**SET PROBLEM A**. In the PawCore notebook below, list every category that the customer feedback analysis produces sentiment scores for.
**SET PROBLEM B**.
Using the PawCore notebook below, decide whether each statement agrees with it. Give yes or no for each, with the deciding words quoted exactly.
(i) The business problem under investigation is a drop in EMEA revenue in Q4 2024.
(ii) The AI_EXTRACT step outputs sentiment scores.
(iii) PDFs are listed as structured data.

>> Start EXCERPTED PASSAGE

# PawCore Data Quality Check & AISQL Analysis

## Business Intelligence with Snowflake AI Functions
This notebook demonstrates how to use Snowflake's AI SQL functions to investigate a real business problem: Why did EMEA revenue drop significantly in Q4 2024?

**Data Sources:**
- **Structured Data**: Device telemetry, quality logs, customer reviews, internal communications
- **Unstructured Data**: PDFs, documentation, and multimedia content
- **Expected Results**: Non-zero row counts across all tables indicating successful data loading

# AI SQL Functions Analysis

## 1. Document Analysis (AI_EXTRACT)
**Purpose**: Extract structured insights from unstructured QC documentation  
**Use Case**: Analyze quality control testing protocols for gaps  
**Focus**: Environmental testing coverage (humidity, temperature, water resistance)  
**Output**: Structured JSON revealing testing gaps that explain regional failures

## 2. Customer Feedback Analysis (AI_SENTIMENT)
**Purpose**: Multi-category sentiment analysis on customer reviews  
**Use Case**: Analyze customer complaints and satisfaction patterns in EMEA  
**Focus**: Environmental and technical issues with category-specific sentiment  
**Output**: Sentiment scores for battery_life, moisture_resistance, build_quality, comfort, value

## 3. Root Cause Analysis (AI_COMPLETE)

>> End EXCERPTED PASSAGE
>> Start DATA

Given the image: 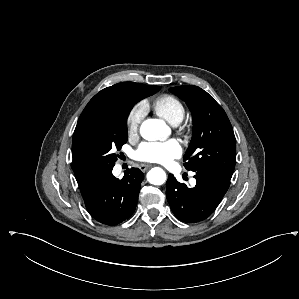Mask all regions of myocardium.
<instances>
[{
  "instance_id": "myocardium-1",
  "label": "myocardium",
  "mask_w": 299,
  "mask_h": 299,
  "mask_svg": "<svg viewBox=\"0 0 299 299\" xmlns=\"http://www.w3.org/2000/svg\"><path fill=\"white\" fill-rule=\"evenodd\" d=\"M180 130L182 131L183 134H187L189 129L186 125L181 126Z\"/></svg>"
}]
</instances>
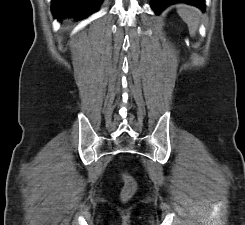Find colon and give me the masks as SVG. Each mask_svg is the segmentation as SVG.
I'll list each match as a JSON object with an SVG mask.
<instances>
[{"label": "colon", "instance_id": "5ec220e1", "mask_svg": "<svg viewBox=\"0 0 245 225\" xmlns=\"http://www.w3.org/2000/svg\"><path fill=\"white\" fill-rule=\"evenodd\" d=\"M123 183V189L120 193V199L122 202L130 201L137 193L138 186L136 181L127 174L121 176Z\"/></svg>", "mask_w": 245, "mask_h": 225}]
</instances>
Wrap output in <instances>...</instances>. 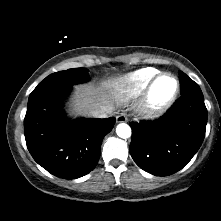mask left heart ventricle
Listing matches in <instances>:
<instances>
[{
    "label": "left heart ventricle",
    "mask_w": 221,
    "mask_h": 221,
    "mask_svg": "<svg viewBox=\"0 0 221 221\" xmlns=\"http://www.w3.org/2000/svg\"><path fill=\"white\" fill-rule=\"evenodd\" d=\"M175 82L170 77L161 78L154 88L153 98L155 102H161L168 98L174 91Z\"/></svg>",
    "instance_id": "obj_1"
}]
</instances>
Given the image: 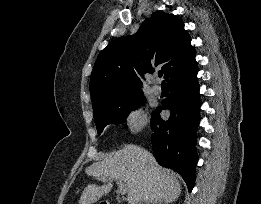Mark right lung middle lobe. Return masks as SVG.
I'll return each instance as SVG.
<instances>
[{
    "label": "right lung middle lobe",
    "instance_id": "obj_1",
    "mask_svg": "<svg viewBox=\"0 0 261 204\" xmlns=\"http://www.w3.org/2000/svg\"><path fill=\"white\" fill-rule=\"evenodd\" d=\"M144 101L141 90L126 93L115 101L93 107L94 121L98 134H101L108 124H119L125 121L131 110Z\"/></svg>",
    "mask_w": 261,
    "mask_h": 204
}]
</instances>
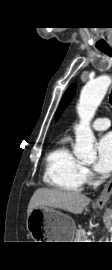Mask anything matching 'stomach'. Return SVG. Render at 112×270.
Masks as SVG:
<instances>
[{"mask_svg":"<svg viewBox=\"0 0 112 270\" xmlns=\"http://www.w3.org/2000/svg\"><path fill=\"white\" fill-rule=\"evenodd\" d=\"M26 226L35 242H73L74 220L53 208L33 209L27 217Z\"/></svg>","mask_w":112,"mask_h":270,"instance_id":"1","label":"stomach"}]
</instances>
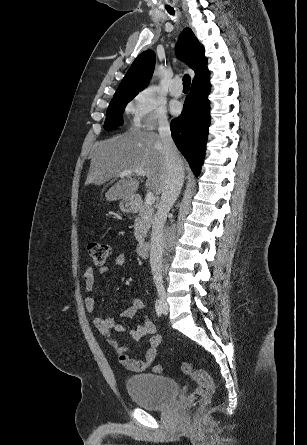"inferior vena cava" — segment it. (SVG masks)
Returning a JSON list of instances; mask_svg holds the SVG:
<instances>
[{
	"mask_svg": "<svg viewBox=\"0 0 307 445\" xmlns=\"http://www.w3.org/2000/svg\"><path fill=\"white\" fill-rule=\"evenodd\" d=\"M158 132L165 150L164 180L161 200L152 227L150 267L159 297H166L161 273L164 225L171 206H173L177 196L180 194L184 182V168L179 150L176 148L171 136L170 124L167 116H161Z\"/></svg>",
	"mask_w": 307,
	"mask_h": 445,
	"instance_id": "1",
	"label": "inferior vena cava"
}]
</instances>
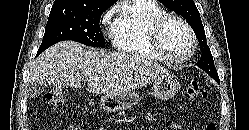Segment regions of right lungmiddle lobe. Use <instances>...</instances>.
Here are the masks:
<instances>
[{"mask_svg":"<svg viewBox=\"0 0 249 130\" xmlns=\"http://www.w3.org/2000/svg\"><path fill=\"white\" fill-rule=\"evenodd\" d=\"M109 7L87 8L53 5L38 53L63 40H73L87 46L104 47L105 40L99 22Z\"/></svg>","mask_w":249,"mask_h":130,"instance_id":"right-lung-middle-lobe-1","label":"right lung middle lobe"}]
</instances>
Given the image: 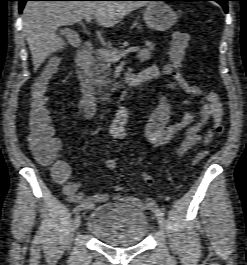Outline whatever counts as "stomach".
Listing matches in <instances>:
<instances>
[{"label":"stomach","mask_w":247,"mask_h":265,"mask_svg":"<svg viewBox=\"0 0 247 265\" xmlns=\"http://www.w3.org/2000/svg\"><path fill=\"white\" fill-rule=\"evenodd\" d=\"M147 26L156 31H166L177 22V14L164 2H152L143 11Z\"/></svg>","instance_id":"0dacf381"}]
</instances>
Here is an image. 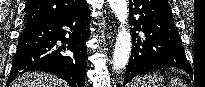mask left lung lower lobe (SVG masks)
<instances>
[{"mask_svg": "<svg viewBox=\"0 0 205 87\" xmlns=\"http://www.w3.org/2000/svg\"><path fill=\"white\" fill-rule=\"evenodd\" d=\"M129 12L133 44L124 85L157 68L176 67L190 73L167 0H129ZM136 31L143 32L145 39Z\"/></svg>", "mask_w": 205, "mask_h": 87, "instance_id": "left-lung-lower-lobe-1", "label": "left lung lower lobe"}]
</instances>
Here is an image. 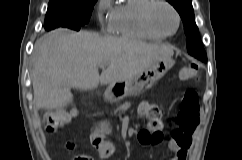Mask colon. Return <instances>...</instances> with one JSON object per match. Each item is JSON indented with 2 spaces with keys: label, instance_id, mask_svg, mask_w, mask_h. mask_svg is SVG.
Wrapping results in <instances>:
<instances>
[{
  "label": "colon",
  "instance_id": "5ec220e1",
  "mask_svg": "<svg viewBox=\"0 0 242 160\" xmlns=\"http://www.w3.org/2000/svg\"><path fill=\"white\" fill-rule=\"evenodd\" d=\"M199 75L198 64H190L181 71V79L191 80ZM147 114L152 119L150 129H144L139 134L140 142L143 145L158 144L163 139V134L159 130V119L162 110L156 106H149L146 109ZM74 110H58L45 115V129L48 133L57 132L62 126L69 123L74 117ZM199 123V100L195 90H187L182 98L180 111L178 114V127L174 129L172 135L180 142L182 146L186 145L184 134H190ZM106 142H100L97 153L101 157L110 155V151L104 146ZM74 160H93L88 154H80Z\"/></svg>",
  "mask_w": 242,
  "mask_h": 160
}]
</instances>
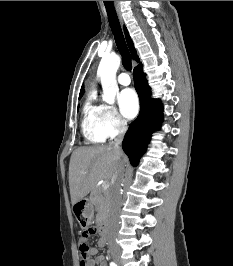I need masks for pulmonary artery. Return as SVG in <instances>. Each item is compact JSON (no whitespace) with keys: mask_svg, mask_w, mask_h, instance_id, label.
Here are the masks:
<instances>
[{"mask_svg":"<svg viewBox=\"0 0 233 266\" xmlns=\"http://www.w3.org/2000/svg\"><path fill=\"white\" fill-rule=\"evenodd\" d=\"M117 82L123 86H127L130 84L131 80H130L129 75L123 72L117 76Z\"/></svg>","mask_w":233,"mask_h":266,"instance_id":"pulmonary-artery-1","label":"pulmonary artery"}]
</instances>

>> End DATA
>> Start DATA

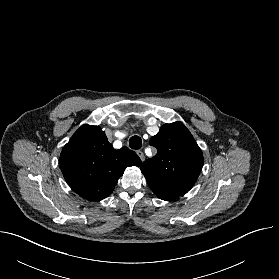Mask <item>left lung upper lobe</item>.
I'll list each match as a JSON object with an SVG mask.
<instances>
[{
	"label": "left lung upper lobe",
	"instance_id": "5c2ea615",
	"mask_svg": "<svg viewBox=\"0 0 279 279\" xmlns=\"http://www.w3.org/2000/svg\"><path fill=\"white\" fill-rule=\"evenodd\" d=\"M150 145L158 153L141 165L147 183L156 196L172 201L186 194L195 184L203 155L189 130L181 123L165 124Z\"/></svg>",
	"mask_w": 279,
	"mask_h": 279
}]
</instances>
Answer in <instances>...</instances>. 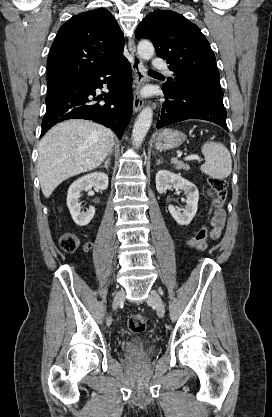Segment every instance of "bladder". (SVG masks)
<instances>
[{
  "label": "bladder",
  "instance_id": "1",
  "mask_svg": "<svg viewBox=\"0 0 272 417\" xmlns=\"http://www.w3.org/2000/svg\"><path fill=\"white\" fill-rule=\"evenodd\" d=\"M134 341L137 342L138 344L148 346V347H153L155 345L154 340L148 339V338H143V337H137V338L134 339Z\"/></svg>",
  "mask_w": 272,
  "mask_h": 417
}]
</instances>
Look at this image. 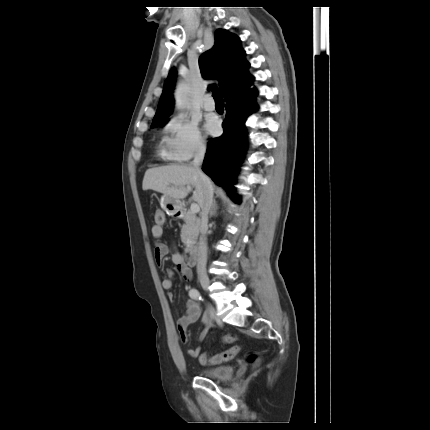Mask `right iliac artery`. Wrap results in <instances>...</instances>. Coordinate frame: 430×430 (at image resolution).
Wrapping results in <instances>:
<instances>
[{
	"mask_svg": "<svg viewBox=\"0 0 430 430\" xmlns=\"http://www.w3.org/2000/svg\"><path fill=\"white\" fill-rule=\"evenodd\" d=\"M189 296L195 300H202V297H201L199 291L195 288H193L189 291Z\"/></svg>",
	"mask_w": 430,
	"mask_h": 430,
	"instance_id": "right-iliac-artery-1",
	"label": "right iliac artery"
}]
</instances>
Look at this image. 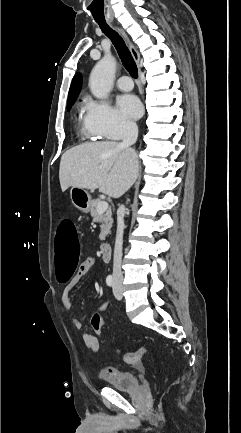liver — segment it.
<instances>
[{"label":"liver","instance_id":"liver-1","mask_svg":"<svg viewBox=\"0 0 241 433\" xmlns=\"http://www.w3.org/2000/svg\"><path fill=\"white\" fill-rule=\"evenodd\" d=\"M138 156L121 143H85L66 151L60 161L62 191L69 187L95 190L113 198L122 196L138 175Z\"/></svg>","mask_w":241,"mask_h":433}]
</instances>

>> End DATA

**TASK RESULT A**. battery_life, moisture_resistance, build_quality, comfort, value

**TASK RESULT B**.
(i) Yes: "Why did EMEA revenue drop significantly in Q4 2024?"
(ii) No: "Structured JSON revealing testing gaps that explain regional failures"
(iii) No: "Unstructured Data" and "PDFs, documentation, and multimedia content"